Display session, Wednesday, June 10
Atlas Ballroom,

[53.18] The X-ray Properties of SNRs in Diffuse Media

R. L. Shelton (NASA/Goddard Space Flight Center)

Supernova explosions in very tenuous medium are important in many contexts such as the lower Galactic halo, the Local Bubble, and external galaxies. This poster presents the X-ray properties of a simulated supernova remnant (SNR) evolving in a diffuse medium and applies the results to SNRs in the lower Galactic halo.

I present very high resolution spectra, diagrams of the spatial appearance, and estimates for the ROSAT PSPC count rates at various ages in the remnant's life. The X-ray emitting gas is out of collisional equilibrium --- in the young remnant, the gas is dramatically underionized and later it is noticeably overionized. As a result, the remnant has a ROSAT PSPC R1/R2 color temperature of \sim10^6 K during its X-ray bright phase and a slightly lower color temperature thereafter.
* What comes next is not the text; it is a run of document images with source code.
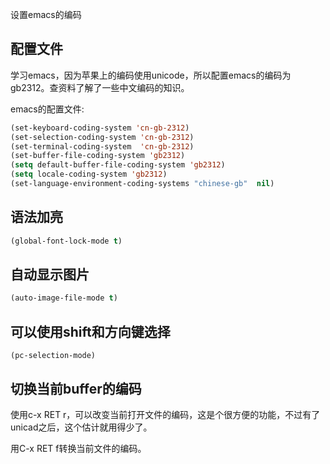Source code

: 设置emacs的编码

** 配置文件

学习emacs，因为苹果上的编码使用unicode，所以配置emacs的编码为gb2312。查资料了解了一些中文编码的知识。

emacs的配置文件:

#+BEGIN_SRC emacs-lisp
(set-keyboard-coding-system 'cn-gb-2312)
(set-selection-coding-system 'cn-gb-2312)
(set-terminal-coding-system  'cn-gb-2312)
(set-buffer-file-coding-system 'gb2312)
(setq default-buffer-file-coding-system 'gb2312)
(setq locale-coding-system 'gb2312)
(set-language-environment-coding-systems "chinese-gb"  nil)
#+END_SRC

** 语法加亮

#+BEGIN_SRC emacs-lisp
(global-font-lock-mode t)
#+END_SRC

** 自动显示图片

#+BEGIN_SRC emacs-lisp
(auto-image-file-mode t)
#+END_SRC

** 可以使用shift和方向键选择

#+BEGIN_SRC 
(pc-selection-mode)
#+END_SRC

** 切换当前buffer的编码

使用c-x RET r，可以改变当前打开文件的编码，这是个很方便的功能，不过有了unicad之后，这个估计就用得少了。

用C-x RET f转换当前文件的编码。
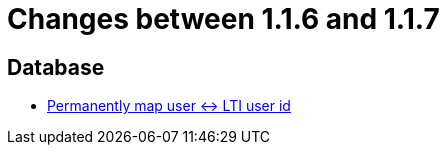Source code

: = Changes between 1.1.6 and 1.1.7

== Database

* link:https://www.github.com/ls1intum/Artemis/commit/8ef7ddc954671a626d966e1ae2db5ad6f8b6a056[Permanently map user <-> LTI user id]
Given the progenitor statistics and the duration of the X-ray bright phase in the SNR's evolution, the lower halo in each Galactic hemisphere should contain approximately 1 X-ray bright SNR at any given time. X-ray bright SNRs should cover roughly 1% of the halo and provide hundreds to thousands of ROSAT 1/4 KeV counts s^-1 arcmin^-2. Maps of the halo emission in the south show a couple of bright patches and a dimmer, mottly background. The halo SNRs have the potential to explain a couple of the bright patches seen in the south, while other mechanisms are required to explain the additional more widespread but dimmer emission.